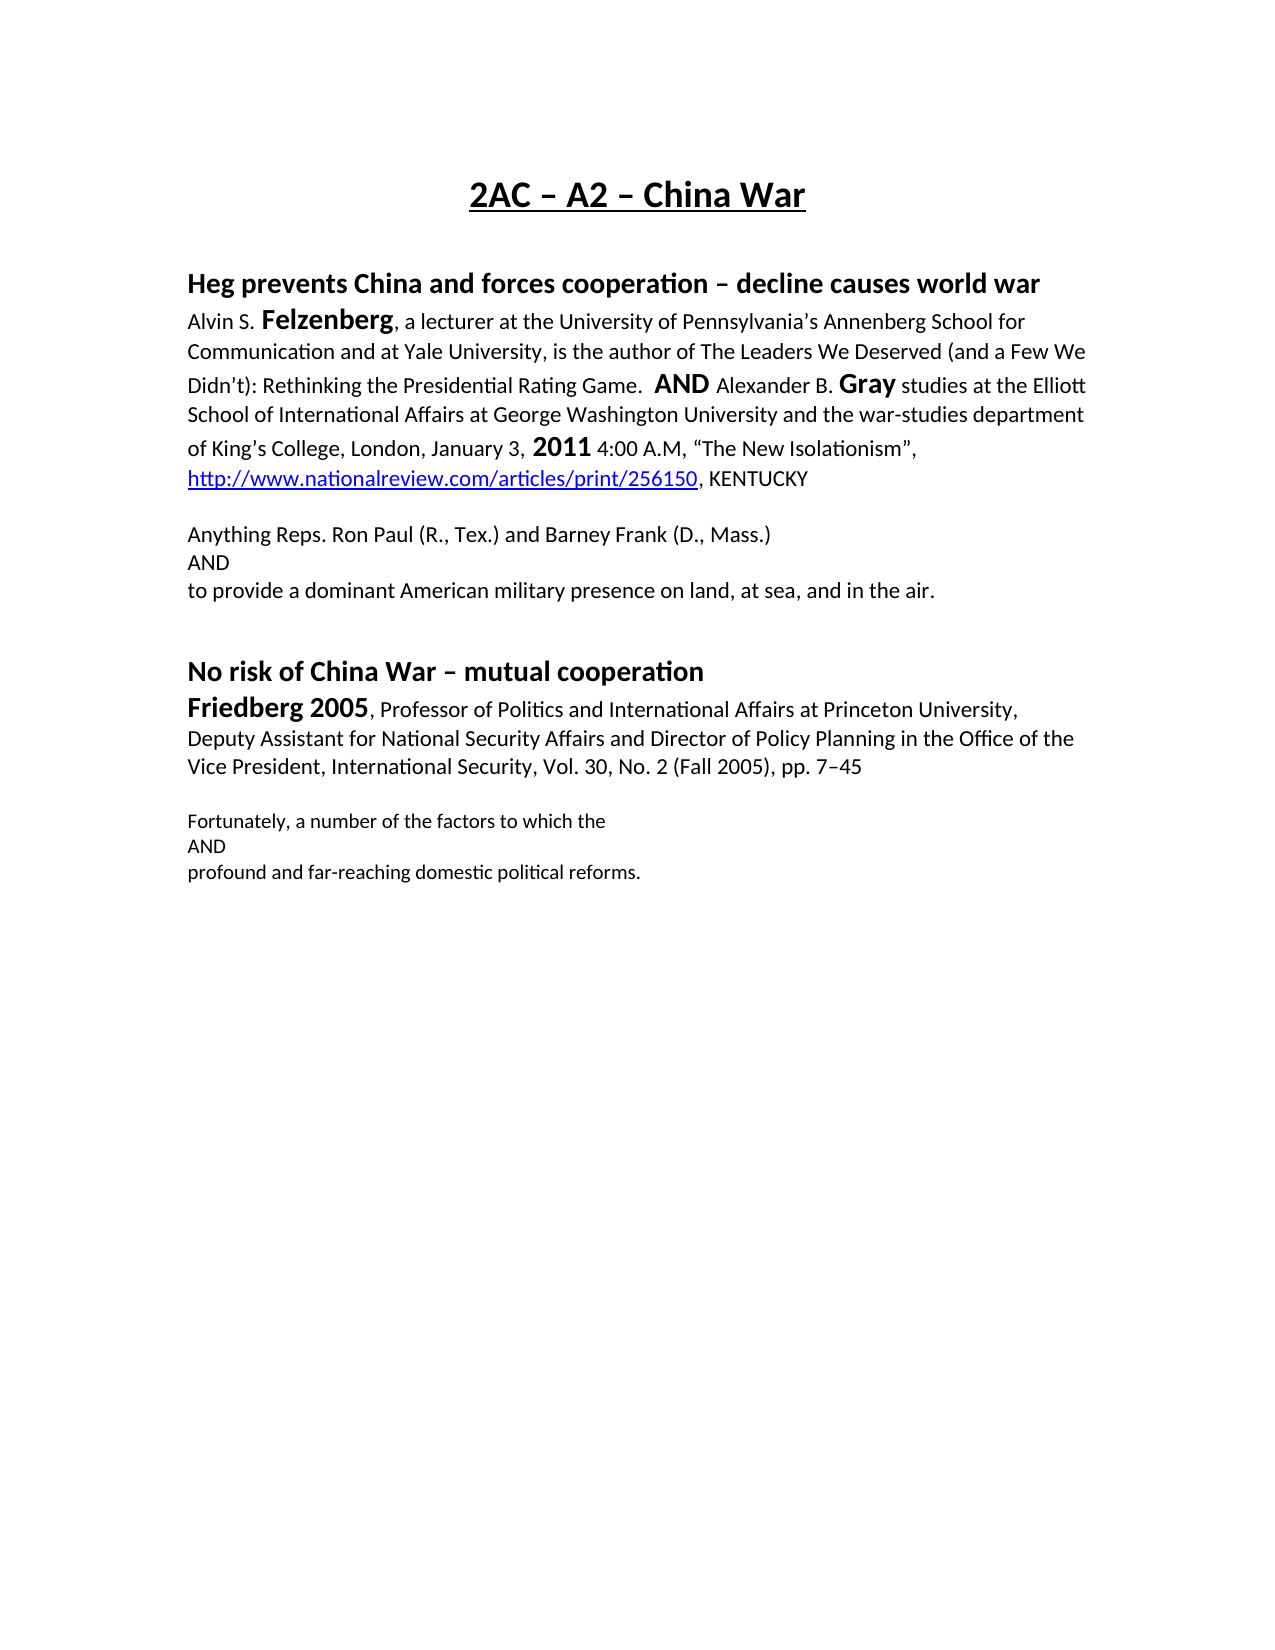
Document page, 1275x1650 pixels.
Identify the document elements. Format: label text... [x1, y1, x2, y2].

text Anything Reps. Ron Paul (R., Tex.) and Barney Frank (D., Mass.) [187, 520, 1087, 548]
text Fortunately, a number of the factors to which the [187, 808, 1087, 834]
text AND [187, 548, 1087, 576]
subtitle No risk of China War – mutual cooperation [187, 653, 1087, 689]
text Alvin S. Felzenberg, a lecturer at the University of Pennsylvania’s Annenberg School for Communication and at Yale University, is the author of The Leaders We Deserved (and a Few We Didn’t): Rethinking the Presidential Rating Game. AND Alexander B. Gray studies at the Elliott School of International Affairs at George Washington University and the war-studies department of King’s College, London, January 3, 2011 4:00 A.M, “The New Isolationism”, http://www.nationalreview.com/articles/print/256150, KENTUCKY [187, 301, 1087, 492]
text Friedberg 2005, Professor of Politics and International Affairs at Princeton University, Deputy Assistant for National Security Affairs and Director of Policy Planning in the Office of the Vice President, International Security, Vol. 30, No. 2 (Fall 2005), pp. 7–45 [187, 689, 1087, 780]
subtitle Heg prevents China and forces cooperation – decline causes world war [187, 266, 1087, 301]
subtitle 2AC – A2 – China War [187, 171, 1087, 217]
text profound and far-reaching domestic political reforms. [187, 859, 1087, 884]
text to provide a dominant American military presence on land, at sea, and in the air. [187, 576, 1087, 604]
text AND [187, 834, 1087, 859]
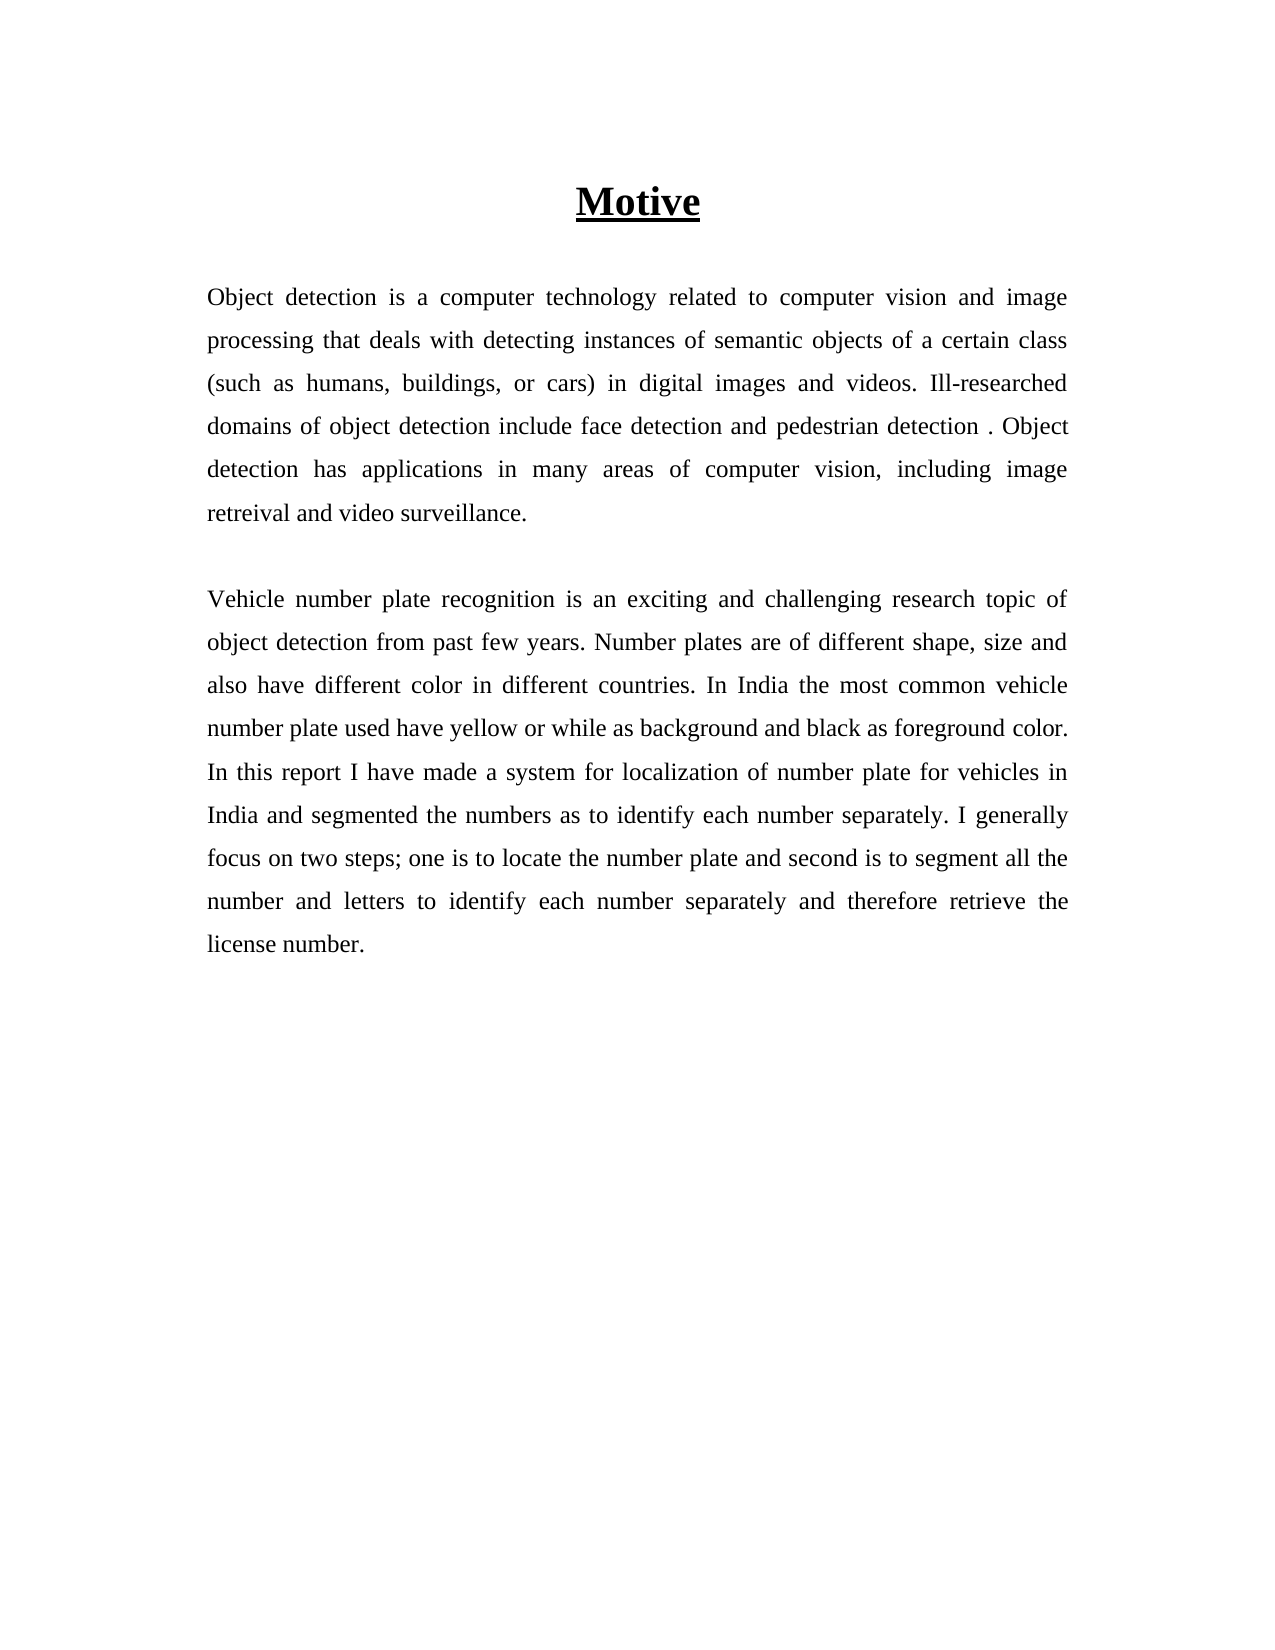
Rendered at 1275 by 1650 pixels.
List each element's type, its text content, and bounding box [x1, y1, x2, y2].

text Object detection is a computer technology related to computer vision and image processing that deals with detecting instances of semantic objects of a certain class (such as humans, buildings, or cars) in digital images and videos. Ill-researched domains of object detection include face detection and pedestrian detection . Object detection has applications in many areas of computer vision, including image retreival and video surveillance. [207, 282, 1069, 526]
text Vehicle number plate recognition is an exciting and challenging research topic of object detection from past few years. Number plates are of different shape, size and also have different color in different countries. In India the most common vehicle number plate used have yellow or while as background and black as foreground color. In this report I have made a system for localization of number plate for vehicles in India and segmented the numbers as to identify each number separately. I generally focus on two steps; one is to locate the number plate and second is to segment all the number and letters to identify each number separately and therefore retrieve the license number. [207, 584, 1068, 958]
subtitle Motive [227, 176, 1049, 224]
:::
What is needed: Looking at the entries above, how many lines contain the word "China"? Answer with the number alone.

Task answer: 3